Crude oil prices have recently dropped below $35 a barrel, the lowest price seen in close to two decades. The organization of Oil Exporting Countries (OPEC) believes that crude oil prices will eventually bounce back to close to $95 a barrel, but not until 2040. This sobering assessment of long-term crude oil prices is based on the latest World Oil Outlook report from OPEC.

More on OPEC’s 2016 World Oil Outlook

The most recent WOO provides the organization’s outlook on supply, demand and prices through 2020 and 2040. The report projects that a barrel of oil will cost around $70 by 2020 and gradually move up to $95 by 2040. This means that even 25 years from now, we will still not be close to the $114 a barrel peak oil price hit in June 2014 before prices collapsed due to oversupply. On Wednesday, a barrel of benchmark Brent crude cost $36.51, a fraction higher than West Texas Intermediate grade oil at $36.47 a barrel.

The decline in crude oil prices has been exacerbated by recent decisions by OPEC, pushed by Saudi Arabia, to not cut production. OPEC’s Secretary General Abdalla Salem El-Badri felt the WOO report was the appropriate venue to claim that OPEC had been a source of stability in volatile times for the oil industry.

“The supply and demand balance in 2015 has been one of oversupply, with stock levels rising to well above the five-year average. Despite this market instability, the organization has continued to be an efficient, reliable and economic supplier of oil,” El-Badri argued in the introduction of the report.

Crude oil prices drop off is mainly related to oversupply

While the huge drop off in crude oil prices is mainly related to oversupply, the demand for oil has actually been relatively strong. Wen considering future demand in its outlook, OPEC projected oil demand would increase to 97.4 million barrels per day by 2020, a boost of 500,000 barrels a day compared to the 2015 WOO crude oil demand projection.

OPEC projected overall demand to move up to 110 million barrels a day by 2040, which is a decrease of close to 1 mb/d from last year’s projections.

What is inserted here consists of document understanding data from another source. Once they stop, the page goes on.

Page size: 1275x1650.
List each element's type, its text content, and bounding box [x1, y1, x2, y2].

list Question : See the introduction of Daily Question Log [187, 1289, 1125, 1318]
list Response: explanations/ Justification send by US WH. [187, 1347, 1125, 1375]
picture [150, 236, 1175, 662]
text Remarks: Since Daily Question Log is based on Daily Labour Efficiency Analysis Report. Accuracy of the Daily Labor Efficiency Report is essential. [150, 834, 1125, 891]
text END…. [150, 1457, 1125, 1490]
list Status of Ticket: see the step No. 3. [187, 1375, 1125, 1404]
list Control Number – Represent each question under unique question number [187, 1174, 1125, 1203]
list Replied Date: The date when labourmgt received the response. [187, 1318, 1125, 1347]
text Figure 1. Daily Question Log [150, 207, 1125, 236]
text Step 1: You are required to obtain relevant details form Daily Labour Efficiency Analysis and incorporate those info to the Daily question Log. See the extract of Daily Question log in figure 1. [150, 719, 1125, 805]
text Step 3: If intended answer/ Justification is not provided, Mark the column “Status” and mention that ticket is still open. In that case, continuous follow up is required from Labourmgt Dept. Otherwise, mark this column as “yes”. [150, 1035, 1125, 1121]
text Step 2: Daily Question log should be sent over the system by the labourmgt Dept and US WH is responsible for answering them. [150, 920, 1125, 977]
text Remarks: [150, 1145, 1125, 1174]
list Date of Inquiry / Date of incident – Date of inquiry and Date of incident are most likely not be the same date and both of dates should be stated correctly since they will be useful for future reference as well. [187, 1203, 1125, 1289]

The group’s recent decision to cut production to support prices is seen as an effort by Saudi Arabia et al. to retain its market share as shale oil producers in the U.S. and Canada typically have higher production costs than most OPEC members.

Not surprisingly, many rivals have closed down more expensive rigs and cancelled new drilling projects, while most OPEC nations are producing oil at record levels (in fact, above the self-imposed limit of 30 million barrels a day).

The organization believes that the supply of oil from producers ex OPEC will contract next year as global oil demand continues to tick up.

Meanwhile, “The Oil G-d”, Andy Hall, is on the opposite side of this (so far losing) bet.

Only time will tell how accurate the forecasts are.